TEXT SEGMENT:
○ ○ ○
If I had to guess I'd say Michigan gets one of the three back and that's Mitch. But nothing would shock me… other than a Stauskas return.
So Then What
Assuming the scenario in the last paragraph plays out, these are your 2014-15 Michigan Wolverines:
- PG: Walton (So., 30 min), Albrecht (Jr., 10 min)
- SG: Irvin (So., 30 min), Chatman (Fr., 10 min)
- SF: LeVert (Jr., 35 min), Chatman (Fr., 5 min)
- PF: Donnal (Fr., 30 min), McGary (Jr., 10 min)
- C: McGary (Jr., 20 min), Horford (Sr., 20 min)
That's an eight man rotation. Michigan also has Ricky Doyle and DJ Wilson coming in. If McGary returns they can definitely redshirt one and maybe both; if he returns they have to play one and maybe both. Michigan will be in the market for any LeVert-like spring risers in this scenario; they could also take a transfer.
○ ○ ○
STUDY MATERIAL:

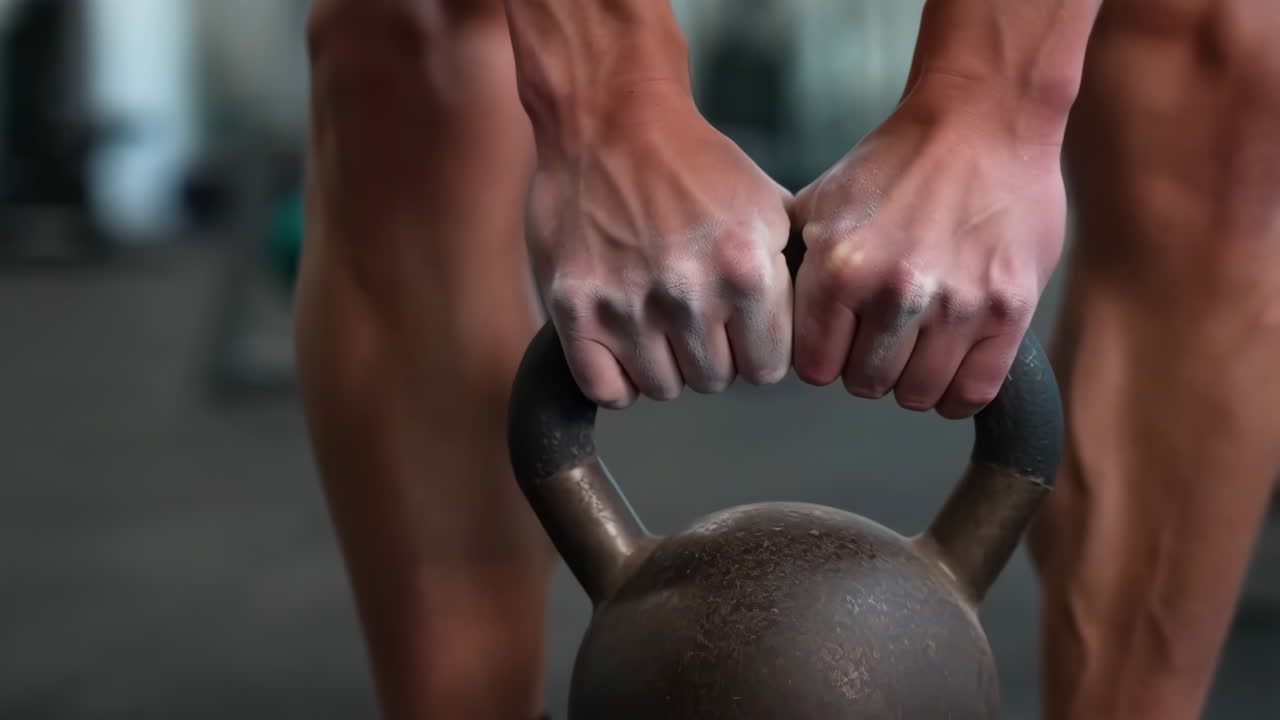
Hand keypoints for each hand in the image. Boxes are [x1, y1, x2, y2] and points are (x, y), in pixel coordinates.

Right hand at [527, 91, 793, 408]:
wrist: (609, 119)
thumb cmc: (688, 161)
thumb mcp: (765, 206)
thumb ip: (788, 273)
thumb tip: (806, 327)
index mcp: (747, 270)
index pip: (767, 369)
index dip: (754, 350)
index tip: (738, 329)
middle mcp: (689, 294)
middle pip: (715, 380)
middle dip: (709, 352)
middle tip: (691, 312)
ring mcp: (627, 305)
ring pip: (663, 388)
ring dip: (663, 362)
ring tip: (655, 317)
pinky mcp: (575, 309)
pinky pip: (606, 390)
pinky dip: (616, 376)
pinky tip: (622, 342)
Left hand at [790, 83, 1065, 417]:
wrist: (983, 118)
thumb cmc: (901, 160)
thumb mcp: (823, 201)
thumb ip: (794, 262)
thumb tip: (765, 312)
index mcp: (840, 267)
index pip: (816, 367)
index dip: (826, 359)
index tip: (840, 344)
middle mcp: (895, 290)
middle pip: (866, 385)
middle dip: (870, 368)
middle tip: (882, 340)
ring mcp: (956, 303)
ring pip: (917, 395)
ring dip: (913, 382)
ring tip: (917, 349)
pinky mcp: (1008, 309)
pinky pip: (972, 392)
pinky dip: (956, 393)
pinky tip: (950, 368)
○ ○ ○
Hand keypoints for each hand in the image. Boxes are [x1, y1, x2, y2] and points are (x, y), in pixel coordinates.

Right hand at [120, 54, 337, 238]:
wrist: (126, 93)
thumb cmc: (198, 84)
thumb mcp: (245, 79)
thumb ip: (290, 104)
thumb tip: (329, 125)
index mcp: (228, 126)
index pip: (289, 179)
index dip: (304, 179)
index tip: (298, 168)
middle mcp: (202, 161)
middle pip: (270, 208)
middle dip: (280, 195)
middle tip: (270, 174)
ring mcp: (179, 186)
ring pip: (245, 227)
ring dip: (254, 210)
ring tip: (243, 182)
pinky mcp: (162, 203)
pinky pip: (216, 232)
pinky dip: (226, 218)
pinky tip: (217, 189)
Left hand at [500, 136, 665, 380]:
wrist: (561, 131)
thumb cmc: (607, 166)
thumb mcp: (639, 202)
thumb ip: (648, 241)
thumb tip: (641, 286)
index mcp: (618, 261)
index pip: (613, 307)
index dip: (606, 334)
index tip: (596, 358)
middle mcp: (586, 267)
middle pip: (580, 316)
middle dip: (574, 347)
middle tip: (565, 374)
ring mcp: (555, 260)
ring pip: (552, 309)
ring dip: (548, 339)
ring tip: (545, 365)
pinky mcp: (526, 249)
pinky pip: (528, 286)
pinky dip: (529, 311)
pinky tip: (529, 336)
○ ○ ○
WORK ITEM:
Retype the part of the Michigan basketball passage that starts at the words "If I had to" and stops after "(Fr., 5 min)", keeping every word and mark unchanged.

THE COMPLETED TASK:
If I had to guess I'd say Michigan gets one of the three back and that's Mitch. But nothing would shock me… other than a Stauskas return.
So Then What
Assuming the scenario in the last paragraph plays out, these are your 2014-15 Michigan Wolverines:
- PG: Walton (So., 30 min), Albrecht (Jr., 10 min)
- SG: Irvin (So., 30 min), Chatman (Fr., 10 min)
- SF: LeVert (Jr., 35 min), Chatman (Fr., 5 min)